I soon conducted my first interview, and I assigned team members the b-roll shots I needed for the piece. The second day of production was just as efficient, even with a smaller team of students. I scheduled an interview with Lauren Godshall, clinical assistant professor at the Tulane Environmental Law Clinic, who represented Gordon Plaza residents in previous class-action lawsuits. Godshall discussed how the clinic represented the residents in at least four lawsuits. Two lawsuits filed against the city, in 2018 and 2020, were dismissed. A third lawsuit, also against the city, was settled and dismissed on May 2, 2021. The fourth, filed against the Orleans Parish school board, is still pending from 1993. The lawsuits are essential to compensate residents’ relocation costs, and have sought to legally acknowledge the wrongdoing of all official parties involved in the construction and maintenance of the housing development.
The more familiar I got with the news production process, the more confidence I gained. I asked endless questions to my peers who were more familiar with camerawork, and I strived to try anything I didn’t feel comfortable with. When I wasn’t working on my story, I was helping out on my peers’ shoots with lighting, audio and camerawork.

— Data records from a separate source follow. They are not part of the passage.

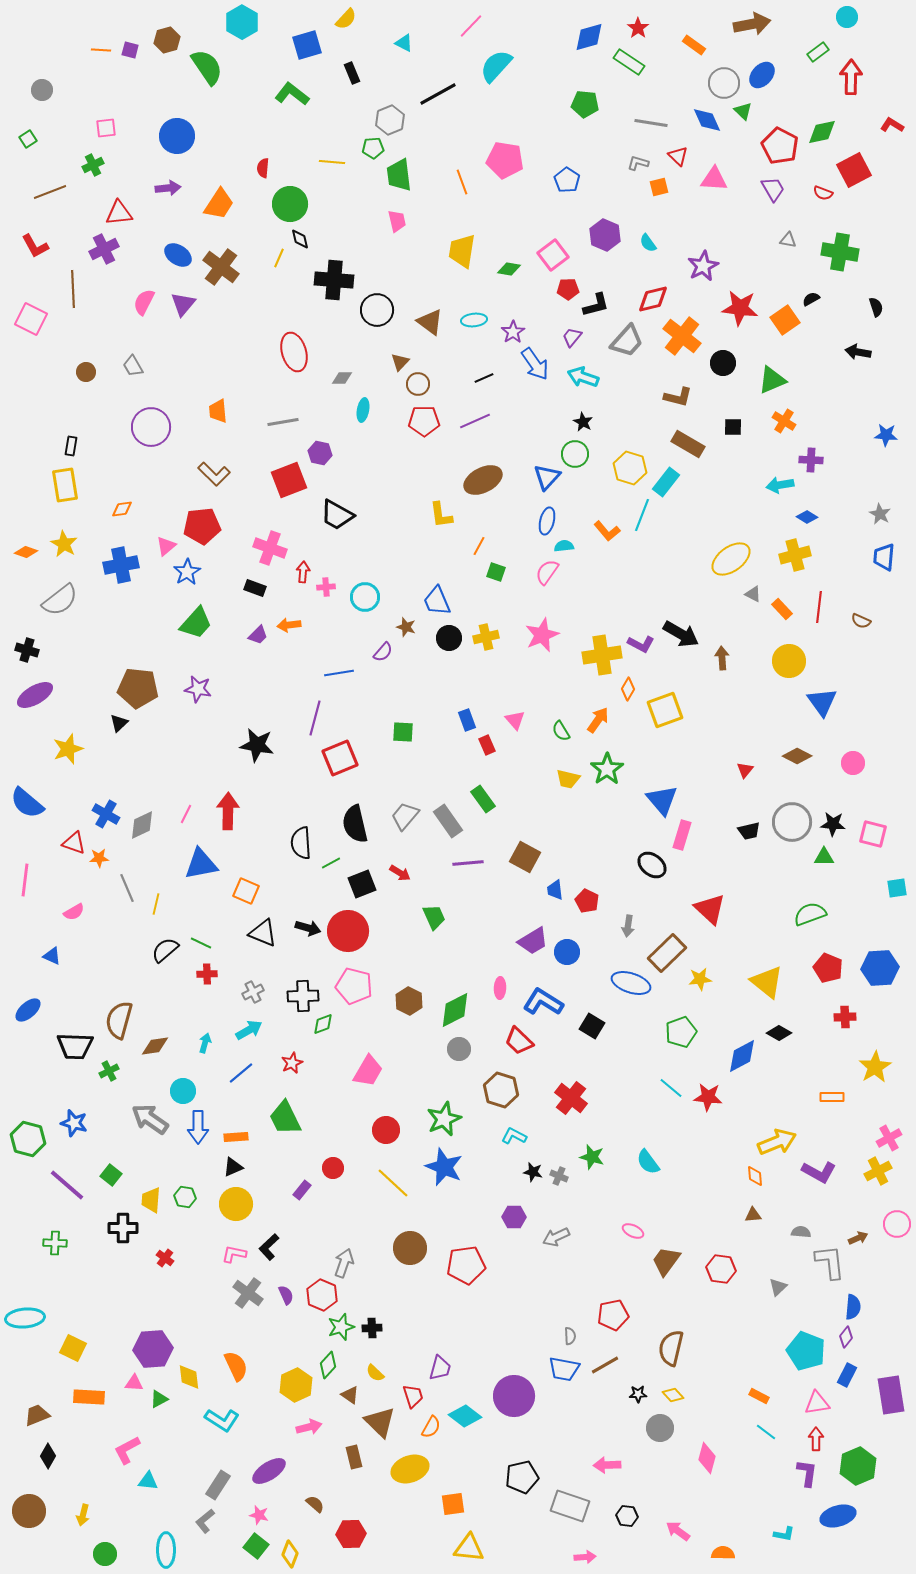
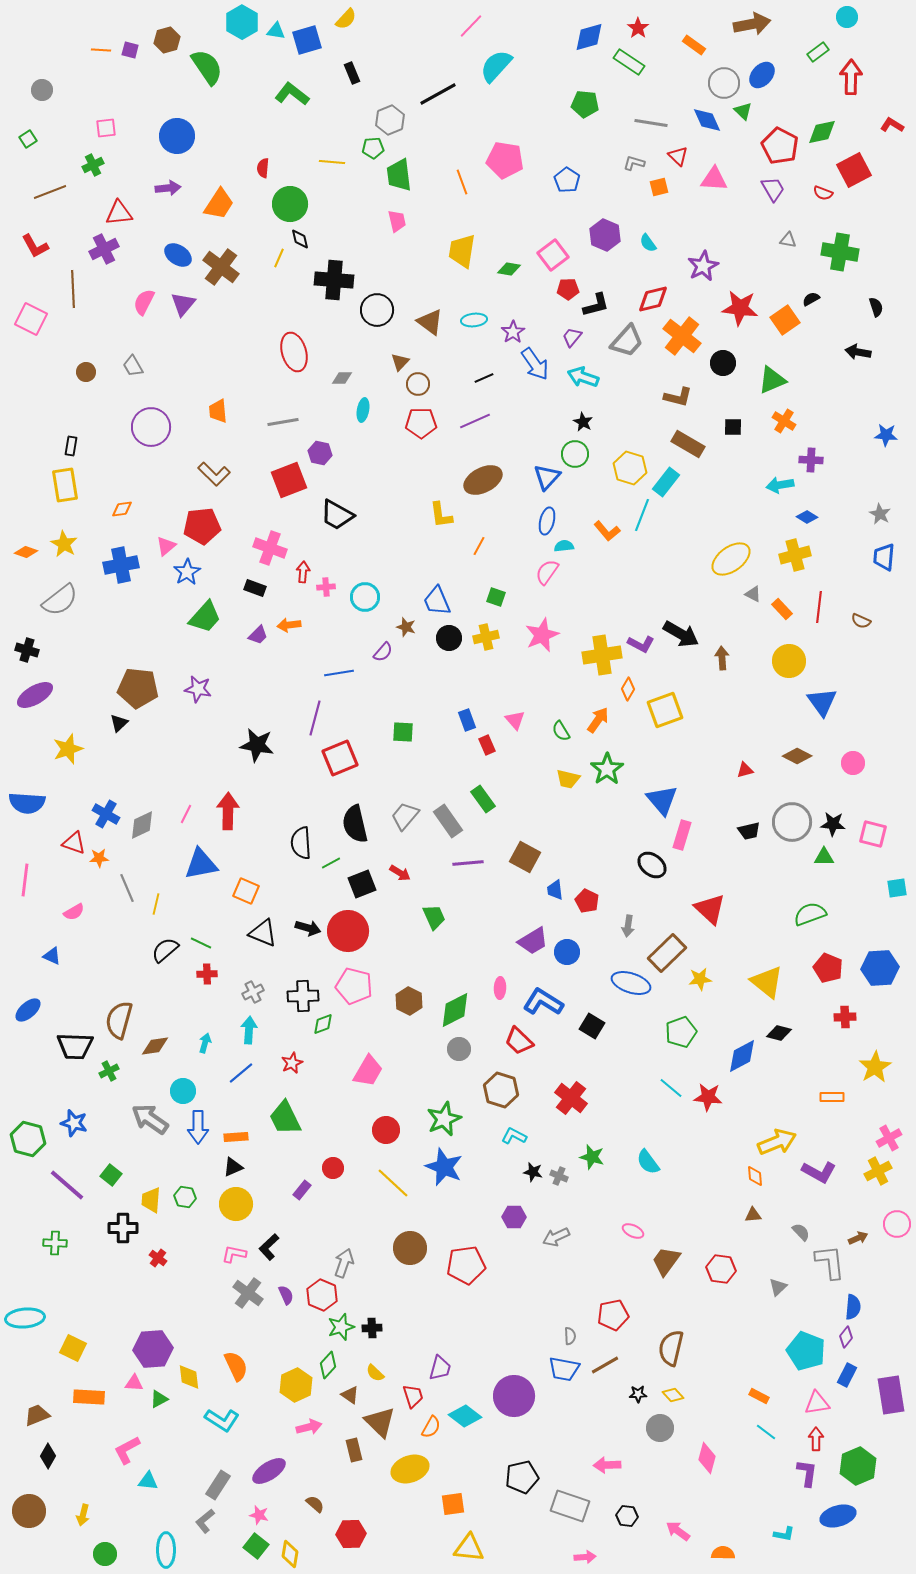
cyan triangle at (404, 43): moved 128 px left, 12 px up; rotated 18 degrees counterclockwise
blue square at (307, 45): moved 5 px up
gray L-shape at (638, 163): moved 4 px left
red pentagon at (424, 421): moved 3 px left, 2 px down
green square at (496, 572): moved 25 px down
green trapezoid at (196, 623): moved 9 px right, 6 px up
red triangle at (745, 770): rotated 36 degrees clockwise
blue semicircle at (27, 803): rotated 36 degrees counterclockwise
cyan arrow at (249, 1030): rotated 56 degrees counterclockwise
black diamond at (779, 1033): rotated 15 degrees counterclockwise
gray semicircle at (801, 1232): rotated 42 degrees clockwise
red cross at (165, 1258): moved 7 px left
brown rectangle at (354, 1457): moved 7 px up
yellow diamond at (290, 1554): rotated 12 degrees counterclockwise
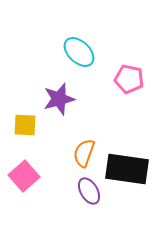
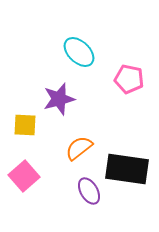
orange semicircle: moved 5 px left, 5 px up; rotated 32 degrees clockwise
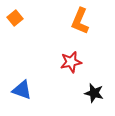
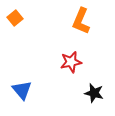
orange L-shape: moved 1 px right
blue triangle: rotated 30 degrees clockwise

I treated this as my journalism boot camp, and my worries started to slip away.
Until I got sick.
Five days into the trip, I woke up at 3 a.m. with chills and a fever. I immediately notified my professor and was transferred to isolation. I took a rapid Covid test and PCR test and quarantined while awaiting results. I lost two days and was disappointed. My story was hanging on a thin line, and I started to believe that it might not come through.
Everything changed when I found out several classmates were generous enough to take over my story and finish shooting it. Solana Brol, Louis Biondolillo, Drew Mumich, Talon Lauriello and Ryan Breyta helped shoot my most important interviews and events. They attended a City Council meeting and a rally organized by Gordon Plaza residents. This helped visually capture the resilience and activism of the residents. A day later, they shot my most important interviews with the residents themselves. I was beyond thankful, because without their help, my story would have fallen through.
Ironically, getting sick was important to my personal growth. Although I was Covid-negative, I realized that stress was a huge contributor to me getting sick and I had overworked myself without realizing it. I came to realize that I needed to believe in myself more and trust that hard work and dedication was all I needed to become a better journalist. I needed to accept that my strongest assets and skills are valuable, and that I shouldn’t punish myself for the areas I need more work in. In fact, recognizing this so early in my career is a perception that will motivate me to keep innovating and get better at my craft.
The day I received my Covid test results, I went back out to shoot. I finished strong and more accomplished than ever. I feared I would have to fend for myself, but this trip proved me completely wrong. I realized that working in a positive newsroom is a team effort, where people rely on one another.
Now, comparing myself to my 14 classmates, I see we all learned from our mistakes and gained valuable skills and experience. We all strive to do better, always ask questions and reach for the most ambitious stories. That’s how I gained the confidence I need to excel in this field.